▸ Exercise objective
Going through the entries below, copy out each line that contains "futuro".

▸ Raw data
+===+

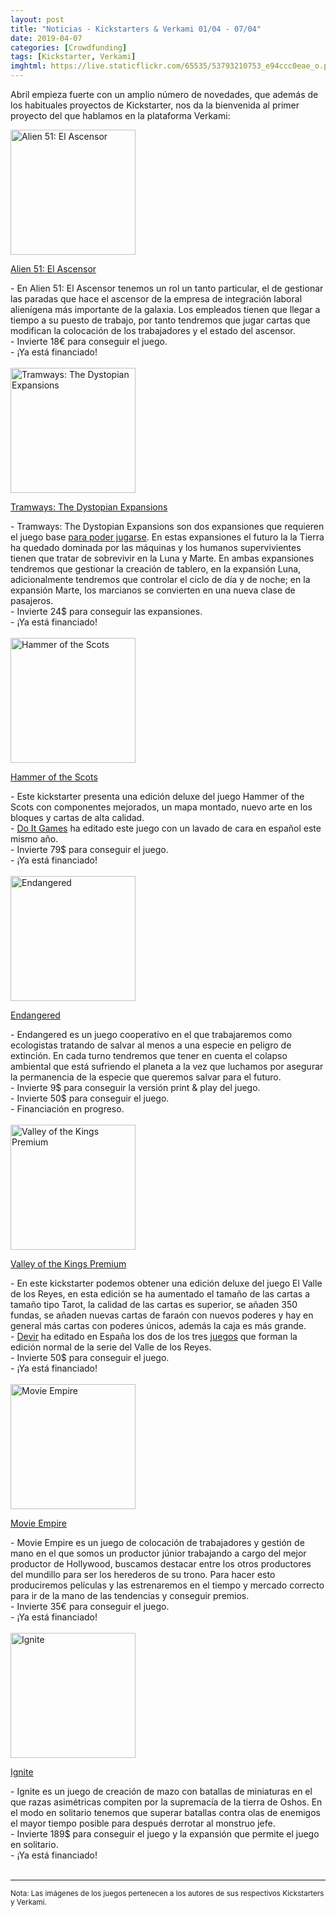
 ```yaml
---
layout: post
title: "Noticias - Kickstarters & Verkami 01/04 - 07/04"
date: 2019-04-07
categories: [Crowdfunding]
tags: [Kickstarter, Verkami]
imghtml: https://live.staticflickr.com/65535/53793210753_e94ccc0eae_o.png
---
```


Abril empieza fuerte con un amplio número de novedades, que además de los 
habituales proyectos de Kickstarter, nos da la bienvenida al primer proyecto 
del que hablamos en la plataforma Verkami:

<div class="row">
    <div class="col-md-3">
        <img width="200" height="200"
            src="https://dg9aaz8jl1ktt.cloudfront.net/uploaded_files/000/210/528/verkami_53875b7194f6d8e7e31bff1152959182.jpg?1553777366"
            class="img-thumbnail" alt=" Alien 51: El Ascensor ">
    </div>
    <div class="col-md-9">
        <p>
            <a target="_blank" 
                href="https://www.verkami.com/projects/22509-alien-51-el-ascensor?ref=mazmorreoensolitario">
                 Alien 51: El Ascensor 
            </a>
        </p>
           - En Alien 51: El Ascensor tenemos un rol un tanto particular, el de
           gestionar las paradas que hace el ascensor de la empresa de
           integración laboral alienígena más importante de la galaxia. Los
           empleados tienen que llegar a tiempo a su puesto de trabajo, por
           tanto tendremos que jugar cartas que modifican la colocación de los
           trabajadores y el estado del ascensor. 
           <br>
          - Invierte 18€ para conseguir el juego.
          <br>
          - ¡Ya está financiado!
    </div>
</div>
<br>

<div class="row">
    <div class="col-md-3">
        <img width="200" height="200"
            src="https://ksr-ugc.imgix.net/assets/024/564/056/caa2e2c6f249ff6b275469b2f0eb2d1a_original.jpg?ixlib=rb-1.1.0&w=680&fit=max&v=1553718101&auto=format&gif-q=50&q=92&s=c831bb6f46738b814fcc49255669b1b2"
            class="img-thumbnail" alt="Tramways: The Dystopian Expansions">
    </div>
    <div class="col-md-9">
        <p>
            <a target="_blank" 
                href="https://www.kickstarter.com/projects/avstudio-ludibooster/tramways-the-dystopian-expansions?ref=mazmorreoensolitario">
                Tramways: The Dystopian Expansions
            </a>
        </p>
           - Tramways: The Dystopian Expansions son dos expansiones que
           requieren el juego base <a
           href="https://www.boardgamegeek.com/boardgame/166571/tramways"
           target="_blank">para poder jugarse</a>. En estas expansiones
           el futuro la la Tierra ha quedado dominada por las máquinas y los
           humanos supervivientes tienen que tratar de sobrevivir en la Luna y
           Marte. En ambas expansiones tendremos que gestionar la creación de
           tablero, en la expansión Luna, adicionalmente tendremos que
           controlar el ciclo de día y de noche; en la expansión Marte, los
           marcianos se convierten en una nueva clase de pasajeros.
           <br>
          - Invierte 24$ para conseguir las expansiones.
          <br>
          - ¡Ya está financiado!
    </div>
</div>
<br>

<div class="row">
    <div class="col-md-3">
        <img width="200" height="200"
            src="https://ksr-ugc.imgix.net/assets/024/628/650/c8b0f70a64bc76096ee791b057cef4e4_original.png?ixlib=rb-1.1.0&w=680&fit=max&v=1554207535&auto=format&gif-q=50&lossless=true&s=95798df61b1f7ed16da181fad05f4667"
            class="img-thumbnail" alt="Hammer of the Scots">
    </div>
    <div class="col-md-9">
        <p>
            <a target="_blank" 
                href="https://www.kickstarter.com/projects/columbiagames/hammer-of-the-scots?ref=mazmorreoensolitario">
                Hammer of the Scots
            </a>
        </p>
           - Este kickstarter presenta una edición deluxe del juego Hammer of
           the Scots con componentes mejorados, un mapa montado, nuevo arte en
           los bloques y cartas de alta calidad.
           <br>
           - <a href="https://amzn.to/2uIM0k9" target="_blank">Do It Games</a>
           ha editado este juego con un lavado de cara en español este mismo
           año.
           <br>
          - Invierte 79$ para conseguir el juego.
          <br>
          - ¡Ya está financiado!
    </div>
</div>
<br>

<div class="row">
    <div class="col-md-3">
        <img width="200" height="200"
            src="https://ksr-ugc.imgix.net/assets/024/608/400/2afbff52246296f0fb9be114a265ddfc_original.jpg?ixlib=rb-1.1.0&w=680&fit=max&v=1554066634&auto=format&gif-q=50&q=92&s=e1582ed3321cba15914d51f18c6f2b28"
            class="img-thumbnail" alt="Endangered">
    </div>
    <div class="col-md-9">
        <p>
            <a target="_blank" 
                href="https://www.kickstarter.com/projects/697528475/endangered-0?ref=mazmorreoensolitario">
                Endangered
            </a>
        </p>
           - Endangered es un juego cooperativo en el que trabajaremos como
           ecologistas tratando de salvar al menos a una especie en peligro de
           extinción. En cada turno tendremos que tener en cuenta el colapso
           ambiental que está sufriendo el planeta a la vez que luchamos por
           asegurar la permanencia de la especie que queremos salvar para el
           futuro.
           <br>
          - Invierte 9$ para conseguir la versión print & play del juego.
           <br>
          - Invierte 50$ para conseguir el juego.
          <br>
          - Financiación en progreso.
    </div>
</div>
<br>

<div class="row">
    <div class="col-md-3">
        <img width="200" height="200"
            src="https://cf.geekdo-images.com/imagepage/img/AqW3wOmQMcp-zjp0NGyT726rxPc=/fit-in/900x600/filters:no_upscale()/pic4609502.png"
            class="img-thumbnail" alt="Valley of the Kings Premium">
    </div>
    <div class="col-md-9">
        <p>
            <a target="_blank" 
                href="https://www.kickstarter.com/projects/alderac/valley-of-the-kings-premium-from-aeg?ref=mazmorreoensolitario">
                Valley of the Kings Premium
            </a>
        </p>
           - En este kickstarter podemos obtener una edición deluxe del juego
             El Valle de los Reyes, en esta edición se ha aumentado el tamaño
             de las cartas a tamaño tipo Tarot, la calidad de las cartas es
             superior, se añaden 350 fundas, se añaden nuevas cartas de faraón
             con nuevos poderes y hay en general más cartas con poderes únicos,
             además la caja es más grande. 
            <br>
           - <a href="https://amzn.to/2Ux7SNK" target="_blank">Devir</a> ha 
           editado en España los dos de los tres <a href="https://amzn.to/2UwqLQW"
           target="_blank">juegos</a> que forman la edición normal de la
           serie del Valle de los Reyes.
           <br>
          - Invierte 50$ para conseguir el juego.
          <br>
          - ¡Ya está financiado!
    </div>
</div>
<br>

<div class="row">
    <div class="col-md-3">
        <img width="200" height="200"
            src="https://ksr-ugc.imgix.net/assets/024/471/422/10ceaec05b39ff097ec746f928566376_original.png?ixlib=rb-1.1.0&w=680&fit=max&v=1553032362&auto=format&gif-q=50&lossless=true&s=389e46fe55bba045f746cab61983c8b6"
            class="img-thumbnail" alt="Movie Empire">
    </div>
    <div class="col-md-9">
        <p>
            <a target="_blank" 
                href="https://www.kickstarter.com/projects/stimulus-games/movie-empire-0?ref=mazmorreoensolitario">
                Movie Empire
            </a>
        </p>
           - Movie Empire es un juego de colocación de trabajadores y gestión
           de mano en el que somos un productor júnior trabajando a cargo del
           mejor productor de Hollywood, buscamos destacar entre los otros
           productores del mundillo para ser los herederos de su trono. Para
           hacer esto produciremos películas y las estrenaremos en el tiempo
           y mercado correcto para ir de la mano de las tendencias y conseguir
           premios. 
           <br>
          - Invierte 35€ para conseguir el juego.
          <br>
          - ¡Ya está financiado!
    </div>
</div>
<br>

<div class="row">
    <div class="col-md-3">
        <img width="200" height="200"
            src="https://ksr-ugc.imgix.net/assets/024/585/735/79ddec55ada5abb377b3396df623a7eb_original.jpg?ixlib=rb-1.1.0&w=680&fit=max&v=1553868293&auto=format&gif-q=50&q=92&s=cdb2dd3fe401a66359819529f142340c"
            class="img-thumbnail" alt="Ignite">
    </div>
    <div class="col-md-9">
        <p>
            <a target="_blank" 
                href="https://www.kickstarter.com/projects/darrenterpstra/ignite-tabletop-miniatures-boardgame?ref=mazmorreoensolitario">
                Ignite
            </a>
        </p>
           - Ignite es un juego de creación de mazo con batallas de miniaturas
           en el que razas asimétricas compiten por la supremacía de la tierra
           de Oshos. En el modo en solitario tenemos que superar batallas
           contra olas de enemigos el mayor tiempo posible para después
           derrotar al monstruo jefe.
           <br>
          - Invierte 189$ para conseguir el juego y la expansión que permite el
          juego en solitario.
          <br>
          - ¡Ya está financiado!
    </div>
</div>
<br>

<hr>

<small>Nota: Las imágenes de los juegos pertenecen a los autores de sus
respectivos Kickstarters y Verkami.</small>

+===+

▸ Result of this exercise
           el futuro la la Tierra ha quedado dominada por las máquinas y los
           futuro.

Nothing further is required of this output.